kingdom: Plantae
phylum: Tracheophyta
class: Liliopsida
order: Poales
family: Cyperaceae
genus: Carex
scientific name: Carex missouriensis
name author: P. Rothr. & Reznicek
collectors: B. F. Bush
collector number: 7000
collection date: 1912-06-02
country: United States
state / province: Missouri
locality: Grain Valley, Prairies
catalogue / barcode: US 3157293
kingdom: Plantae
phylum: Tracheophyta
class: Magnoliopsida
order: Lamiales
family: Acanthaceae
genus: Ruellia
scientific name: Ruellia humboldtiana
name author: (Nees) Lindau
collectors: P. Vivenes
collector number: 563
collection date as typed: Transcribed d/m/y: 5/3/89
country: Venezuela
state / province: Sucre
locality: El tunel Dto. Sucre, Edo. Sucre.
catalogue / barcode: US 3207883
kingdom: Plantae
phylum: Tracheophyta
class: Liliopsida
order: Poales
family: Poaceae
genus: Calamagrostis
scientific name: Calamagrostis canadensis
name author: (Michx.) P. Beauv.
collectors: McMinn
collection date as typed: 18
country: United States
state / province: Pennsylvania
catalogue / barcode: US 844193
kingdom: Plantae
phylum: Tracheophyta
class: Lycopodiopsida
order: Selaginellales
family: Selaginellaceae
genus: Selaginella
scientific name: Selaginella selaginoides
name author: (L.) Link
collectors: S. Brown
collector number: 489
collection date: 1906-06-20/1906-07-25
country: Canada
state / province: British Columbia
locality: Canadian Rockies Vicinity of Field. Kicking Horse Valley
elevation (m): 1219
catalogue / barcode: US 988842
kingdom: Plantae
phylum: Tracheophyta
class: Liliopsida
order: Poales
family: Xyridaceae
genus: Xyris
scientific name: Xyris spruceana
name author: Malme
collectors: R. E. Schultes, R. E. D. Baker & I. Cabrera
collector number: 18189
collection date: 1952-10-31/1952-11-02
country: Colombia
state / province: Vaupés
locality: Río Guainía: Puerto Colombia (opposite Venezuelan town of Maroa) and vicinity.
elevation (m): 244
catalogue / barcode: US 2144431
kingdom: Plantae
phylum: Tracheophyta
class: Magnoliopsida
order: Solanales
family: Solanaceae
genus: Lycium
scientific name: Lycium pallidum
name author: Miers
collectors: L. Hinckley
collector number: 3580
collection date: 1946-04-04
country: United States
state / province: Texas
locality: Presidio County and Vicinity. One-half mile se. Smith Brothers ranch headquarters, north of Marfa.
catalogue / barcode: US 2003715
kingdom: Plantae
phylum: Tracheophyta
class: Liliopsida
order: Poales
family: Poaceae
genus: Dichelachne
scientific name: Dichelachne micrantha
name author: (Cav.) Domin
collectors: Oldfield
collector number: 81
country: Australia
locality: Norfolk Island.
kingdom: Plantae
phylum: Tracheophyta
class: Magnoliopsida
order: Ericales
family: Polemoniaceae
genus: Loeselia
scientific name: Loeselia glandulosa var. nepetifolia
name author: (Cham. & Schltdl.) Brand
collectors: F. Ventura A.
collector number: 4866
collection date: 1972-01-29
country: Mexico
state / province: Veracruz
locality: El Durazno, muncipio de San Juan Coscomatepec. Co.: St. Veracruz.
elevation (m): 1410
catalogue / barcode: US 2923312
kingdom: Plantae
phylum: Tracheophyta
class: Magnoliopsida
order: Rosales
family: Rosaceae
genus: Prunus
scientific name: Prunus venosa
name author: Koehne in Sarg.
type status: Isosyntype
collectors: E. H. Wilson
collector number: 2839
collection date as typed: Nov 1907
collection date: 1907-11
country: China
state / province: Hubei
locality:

■ DIRECTIVE ■
Number every line above in a list, one line per number, and skip any blank ones.

■ FULL SOLUTION ■
1. kingdom: Plantae
2. phylum: Tracheophyta
3. class: Liliopsida
4. order: Poales
5. family: Cyperaceae
6. genus: Carex
7. scientific name: Carex missouriensis
8. name author: P. Rothr. & Reznicek
9. collectors: B. F. Bush
10. collector number: 7000
11. collection date: 1912-06-02
12. country: United States
13. state / province: Missouri
14. locality: Grain Valley, Prairies
15. catalogue / barcode: US 3157293
16. kingdom: Plantae
17. phylum: Tracheophyta
18. class: Magnoliopsida
19. order: Lamiales
20. family: Acanthaceae
21. genus: Ruellia
22. scientific name: Ruellia humboldtiana
23. name author: (Nees) Lindau
24. collectors: P. Vivenes
25. collector number: 563
26. collection date as typed: Transcribed d/m/y: 5/3/89
27. country: Venezuela
28. state / province: Sucre
29. locality: El tunel Dto. Sucre, Edo. Sucre.
30. catalogue / barcode: US 3207883
31. kingdom: Plantae
32. phylum: Tracheophyta
33. class: Liliopsida
34. order: Poales
35. family: Poaceae
36. genus: Calamagrostis
37. scientific name: Calamagrostis canadensis
38. name author: (Michx.) P. Beauv.
39. collectors: McMinn
40. collection date as typed: 18
41. country: United States
42. state / province: Pennsylvania
43. catalogue / barcode: US 844193
44. kingdom: Plantae
45. phylum: Tracheophyta
46. class: Lycopodiopsida
47. order: Selaginellales
48. family: Selaginellaceae
49. genus: Selaginella
50. scientific name: Selaginella selaginoides
51. name author: (L.) Link
52. collectors: S. Brown
53. collector number: 489
54. collection date: 1906-06-20/1906-07-25
55. country: Canada
56. state / province: British Columbia
57. locality: Canadian Rockies Vicinity of Field. Kicking Horse Valley
58. elevation (m): 1219
59. catalogue / barcode: US 988842
60. kingdom: Plantae
61. phylum: Tracheophyta
62. class: Liliopsida
63. order: Poales
64. family: Xyridaceae
65. genus: Xyris
66. scientific name: Xyris spruceana
67. name author: Malme
68. collectors: R. E. Schultes, R. E. D. Baker & I. Cabrera
69. collector number: 18189
70. collection date: 1952-10-31/1952-11-02
71. country: Colombia
72. state / province: Vaupés
73. locality: Río Guainía: Puerto Colombia (opposite Venezuelan town of Maroa) and vicinity.
74. elevation (m): 244
75. catalogue / barcode: US 2144431
76. kingdom: Plantae
77. phylum: Tracheophyta
78. class: Magnoliopsida
79. order: Solanales
80. family: Solanaceae
81. genus: Lycium
82. scientific name: Lycium pallidum
83. name author: Miers
84. collectors: L. Hinckley
85. collector number: 3580
86. collection date: 1946-04-04
87. country: United States
88. state / province: Texas
89. locality: Presidio County and Vicinity. One-half mile se. Smith Brothers ranch headquarters, north of Marfa.
90. catalogue / barcode: US 2003715
91. kingdom: Plantae
92. phylum: Tracheophyta
93. class: Liliopsida
94. order: Poales
95. family: Poaceae
96. genus: Dichelachne
97. scientific name: Dichelachne micrantha
98. name author: (Cav.) Domin
99. collectors: Oldfield
100. collector number: 81
101. country: Australia
102. locality: Norfolk Island.
103. kingdom: Plantae
104. phylum: Tracheophyta
105. class: Magnoliopsida
106. order: Ericales
107. family: Polemoniaceae
108. genus: Loeselia
109. scientific name: Loeselia glandulosa var. nepetifolia
110. name author: (Cham. & Schltdl.) Brand
111. collectors: F. Ventura A.
112. collector number: 4866
113. collection date: 1972-01-29
114. country: Mexico
115. state / province: Veracruz
116. locality: El Durazno, muncipio de San Juan Coscomatepec. Co.: St. Veracruz.
117. elevation (m): 1410
118. catalogue / barcode: US 2923312
119. kingdom: Plantae
120. phylum: Tracheophyta
121. class: Magnoliopsida
122. order: Rosales
123. family: Rosaceae
124. genus: Prunus
125. scientific name: Prunus venosa
126. name author: Koehne in Sarg.
127. type status: Isosyntype
128. collectors: E. H. Wilson
129. collector number: 2839
130. collection date as typed: Nov 1907
131. collection date: 1907-11
132. country: China
133. state / province: Hubei
134. locality:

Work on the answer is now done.